Puisi ini mengandalkan beberapa majas penting, antara lain:
  • Personifikasi: “Hari melonjak” → waktu diperlakukan seperti makhluk hidup yang bisa melonjak, bergerak aktif.
  • Metafora: “Perut sajak” → digunakan sebagai lambang ruang batin penyair, atau ruang puitik tempat kata-kata dan makna dimasak.
  • Paradoks: “Hari melonjak” namun “sepi tak beranjak” → menunjukkan pertentangan antara gerak dan diam, antara luar dan dalam.
Kombinasi majas-majas ini menghasilkan kedalaman makna dalam bentuk yang sangat padat.

Unsur Puisi

Diksi: Kata-kata seperti melonjak, perut sajak, dan sepi dipilih dengan presisi untuk menyampaikan nuansa batin yang kompleks.
  • Struktur: 1 bait 3 baris → menciptakan bentuk miniatur, padat, nyaris seperti haiku modern.
  • Nada: Tenang, reflektif, sedikit suram.
Puisi “Perut” karya Wing Kardjo adalah salah satu bentuk puisi pendek modern yang menggugah dengan kesederhanaannya. Meski hanya terdiri dari tiga baris, puisi ini memuat kedalaman refleksi tentang waktu, kehampaan, dan eksistensi. Ia membicarakan betapa bahkan di tengah derasnya waktu dan kata-kata, kesepian bisa tetap diam dan menetap — tanpa beranjak.

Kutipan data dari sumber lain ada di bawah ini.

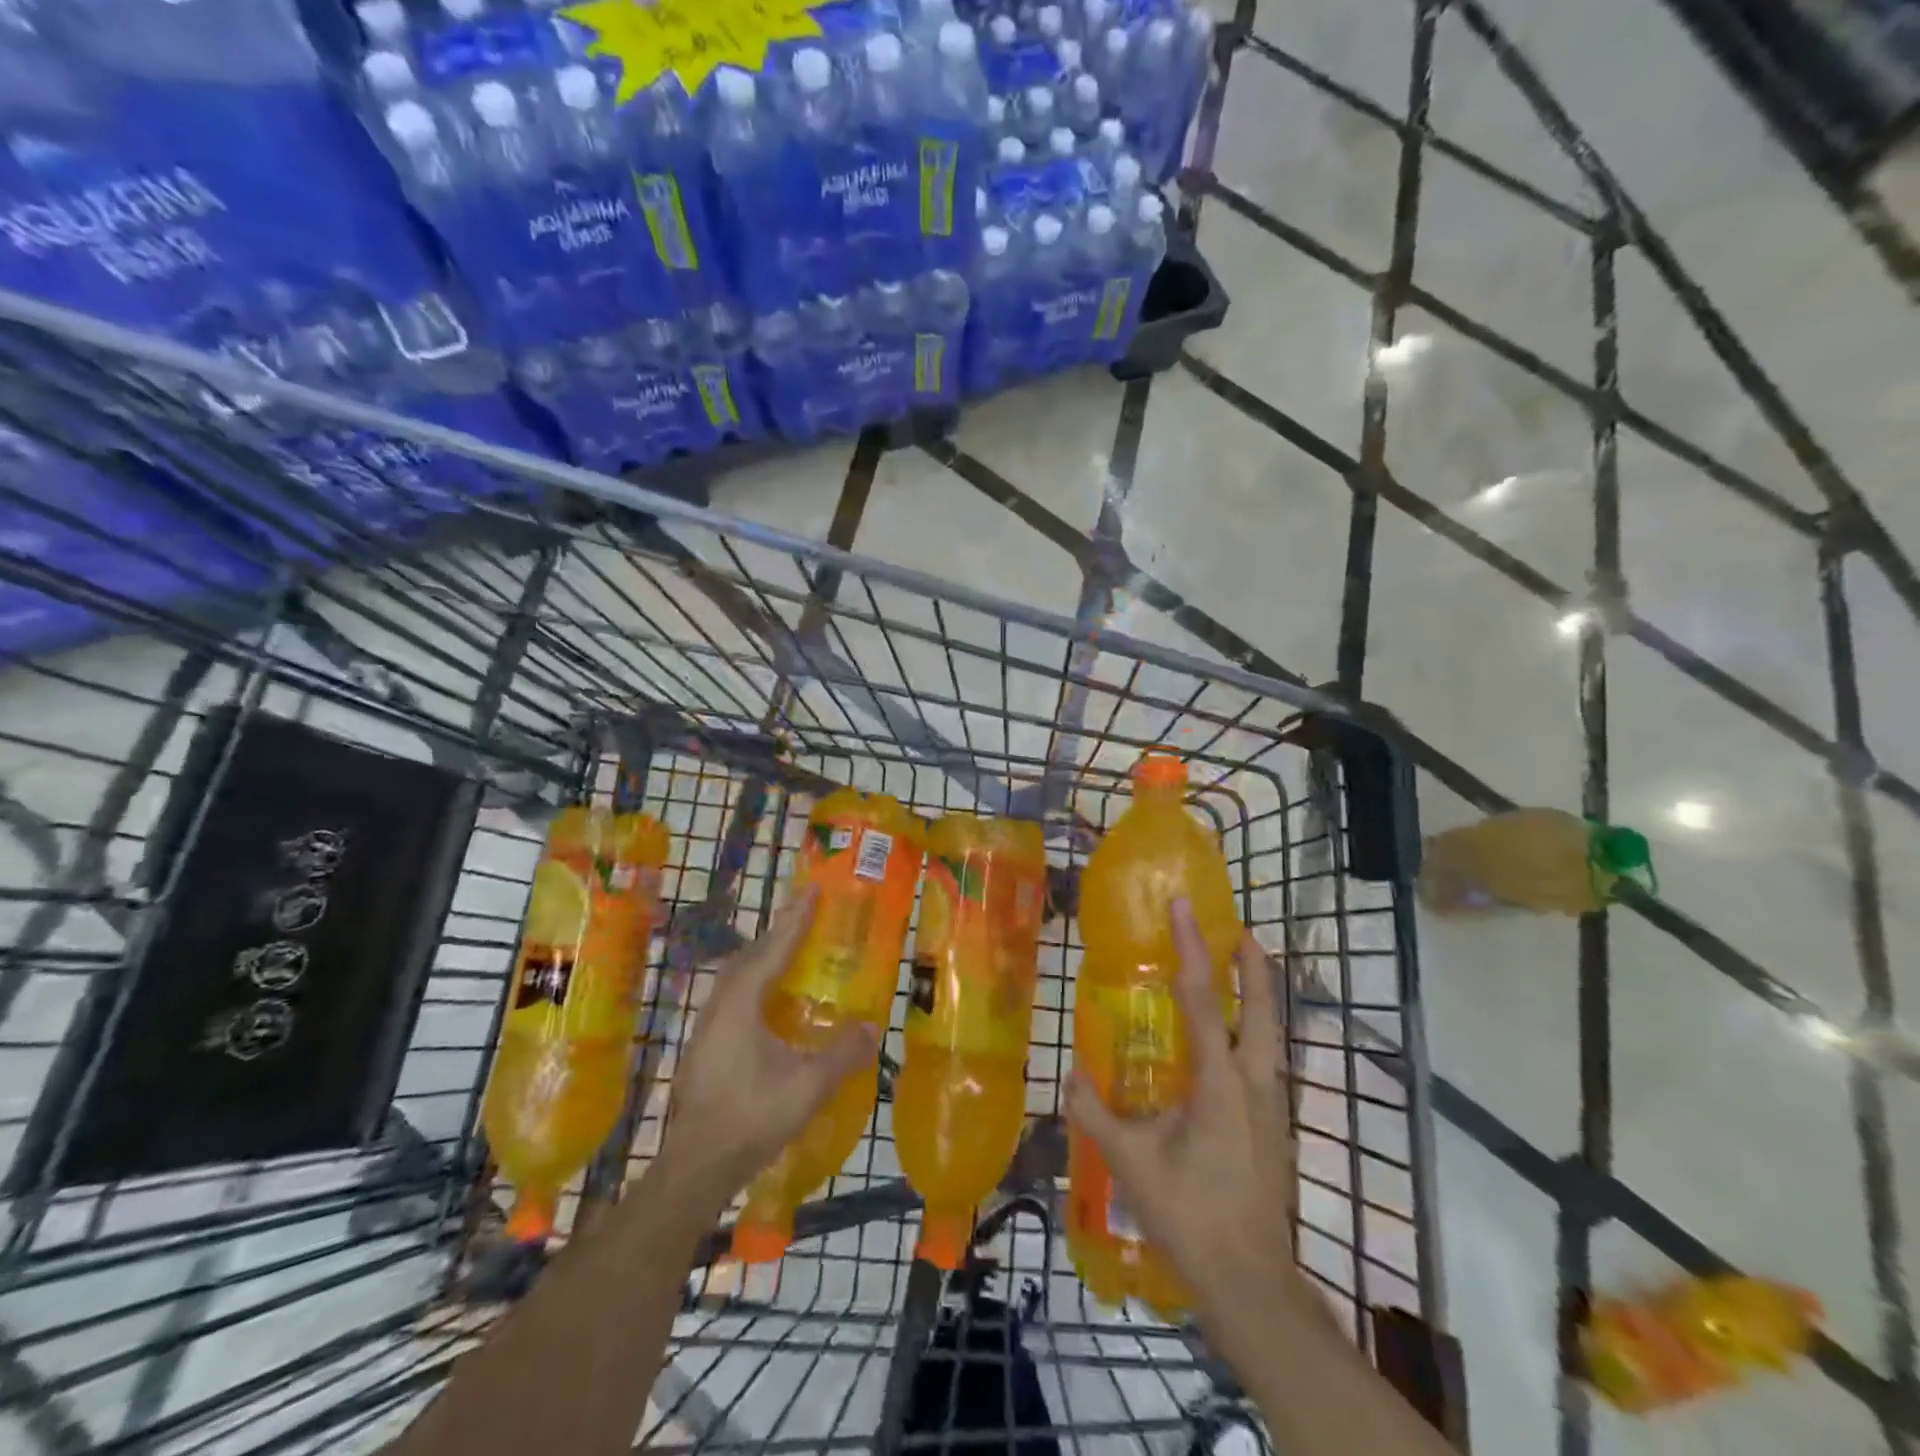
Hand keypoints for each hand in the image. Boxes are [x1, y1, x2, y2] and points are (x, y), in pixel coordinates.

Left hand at [657, 889, 875, 1205]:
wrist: (695, 1167)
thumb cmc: (751, 1117)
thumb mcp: (808, 1086)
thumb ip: (842, 1054)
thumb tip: (872, 1026)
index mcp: (741, 1004)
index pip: (773, 950)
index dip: (795, 920)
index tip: (810, 889)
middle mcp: (718, 1007)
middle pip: (749, 958)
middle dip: (777, 935)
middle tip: (804, 920)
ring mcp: (705, 1030)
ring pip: (735, 980)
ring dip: (762, 960)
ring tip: (788, 956)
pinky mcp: (702, 1050)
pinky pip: (732, 1000)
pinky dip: (753, 986)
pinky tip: (768, 1008)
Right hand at [1065, 900, 1310, 1331]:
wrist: (1251, 1283)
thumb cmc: (1191, 1216)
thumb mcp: (1131, 1163)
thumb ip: (1095, 1114)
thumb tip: (1069, 1075)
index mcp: (1220, 1082)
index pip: (1203, 999)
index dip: (1192, 948)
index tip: (1184, 907)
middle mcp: (1255, 1083)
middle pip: (1263, 1009)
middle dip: (1253, 966)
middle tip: (1237, 931)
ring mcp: (1273, 1106)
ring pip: (1273, 1035)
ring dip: (1260, 998)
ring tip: (1241, 973)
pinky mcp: (1276, 1126)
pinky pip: (1268, 1060)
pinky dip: (1256, 1032)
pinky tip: (1236, 1044)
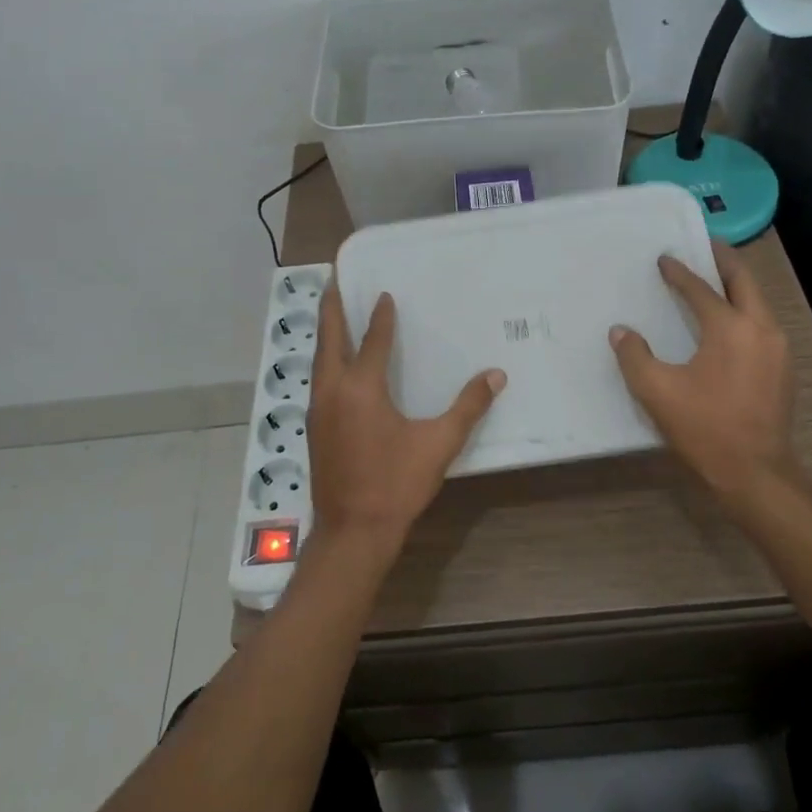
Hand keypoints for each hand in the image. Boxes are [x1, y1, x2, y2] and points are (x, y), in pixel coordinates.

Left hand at [307, 283, 505, 558]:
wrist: (353, 531)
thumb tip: (496, 375)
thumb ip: (468, 407)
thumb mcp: (438, 444)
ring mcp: (318, 410)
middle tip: (334, 279)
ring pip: (319, 360)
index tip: (384, 294)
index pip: (372, 339)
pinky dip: (326, 360)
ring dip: (327, 334)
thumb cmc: (396, 484)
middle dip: (331, 307)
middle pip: (329, 338)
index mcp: (361, 387)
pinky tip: (336, 366)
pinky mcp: (315, 428)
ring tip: (334, 314)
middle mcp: (333, 390)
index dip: (380, 316)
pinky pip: (319, 380)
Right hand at [609, 241, 796, 506]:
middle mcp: (761, 328)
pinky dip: (745, 310)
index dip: (679, 273)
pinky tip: (728, 322)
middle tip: (704, 247)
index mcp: (730, 328)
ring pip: (758, 301)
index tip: (665, 259)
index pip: (701, 289)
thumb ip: (634, 357)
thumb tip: (621, 331)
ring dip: (737, 286)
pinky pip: (763, 323)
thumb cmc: (705, 429)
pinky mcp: (783, 368)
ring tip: (715, 280)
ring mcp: (778, 348)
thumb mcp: (657, 393)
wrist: (756, 473)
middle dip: (724, 260)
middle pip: (744, 281)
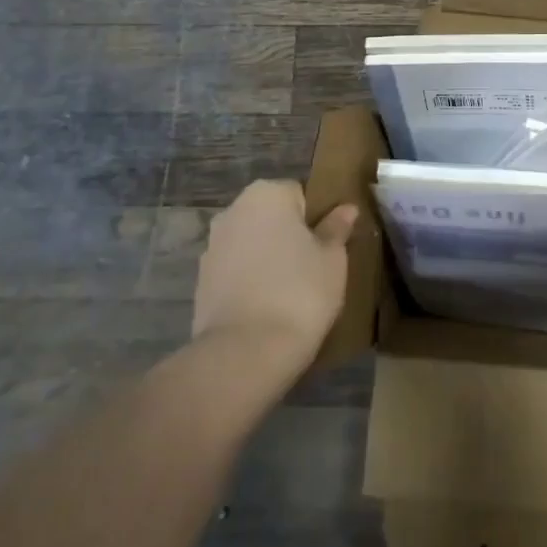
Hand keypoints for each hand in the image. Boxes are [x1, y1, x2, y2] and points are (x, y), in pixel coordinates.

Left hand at [193, 180, 358, 377]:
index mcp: (267, 194)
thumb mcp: (333, 259)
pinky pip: (236, 271)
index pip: (299, 193)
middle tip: (314, 268)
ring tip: (290, 293)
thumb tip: (346, 209)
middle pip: (272, 217)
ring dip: (268, 259)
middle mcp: (233, 211)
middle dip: (289, 236)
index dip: (317, 219)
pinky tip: (266, 308)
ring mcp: (212, 246)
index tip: (328, 246)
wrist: (245, 353)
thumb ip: (336, 229)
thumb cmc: (300, 292)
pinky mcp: (201, 281)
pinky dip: (250, 282)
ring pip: (252, 244)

Melalui perut sajak sebagai metafora pusat keintiman bahasa, Wing Kardjo berhasil menciptakan ruang kecil tempat pembaca bisa merasakan ketegangan batin antara gerak dan diam, antara harapan dan kekosongan. Sebuah karya singkat yang menyimpan gema panjang dalam jiwa pembacanya.

Puisi Wing Kardjo
Puisi: Perut
Karya: Wing Kardjo

Biodata Wing Kardjo:
  • Wing Kardjo Wangsaatmadja lahir pada tanggal 23 April 1937 di Garut, Jawa Barat.
  • Wing Kardjo Wangsaatmadja meninggal dunia pada tanggal 19 Maret 2002 di Jepang.